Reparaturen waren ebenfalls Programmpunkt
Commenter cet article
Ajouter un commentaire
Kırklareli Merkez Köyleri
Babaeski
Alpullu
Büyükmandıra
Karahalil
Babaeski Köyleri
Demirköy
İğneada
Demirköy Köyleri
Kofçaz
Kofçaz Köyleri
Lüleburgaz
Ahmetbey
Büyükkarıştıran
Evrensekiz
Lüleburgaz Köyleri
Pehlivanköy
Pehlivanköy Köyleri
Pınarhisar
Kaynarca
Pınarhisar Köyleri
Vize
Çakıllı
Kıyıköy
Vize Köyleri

- - - -

◆ Task item ◆
Please lay out every line of the listing above as a JSON list of strings, one string per line, leaving out any blank lines.

◆ The answer ◆
[
  "Reparaturen waren ebenfalls Programmpunkt",
  "Commenter cet article",
  "Ajouter un commentaire",
  "Kırklareli Merkez Köyleri",
  "Babaeski",
  "Alpullu",
  "Büyükmandıra",
  "Karahalil",
  "Babaeski Köyleri",
  "Demirköy",
  "İğneada",
  "Demirköy Köyleri",
  "Kofçaz",
  "Kofçaz Köyleri",
  "Lüleburgaz",
  "Ahmetbey",
  "Büyükkarıştıran",
  "Evrensekiz",
  "Lüleburgaz Köyleri",
  "Pehlivanköy",
  "Pehlivanköy Köyleri",
  "Pınarhisar",
  "Kaynarca",
  "Pınarhisar Köyleri",
  "Vize",
  "Çakıllı",
  "Kıyıköy",
  "Vize Köyleri"
]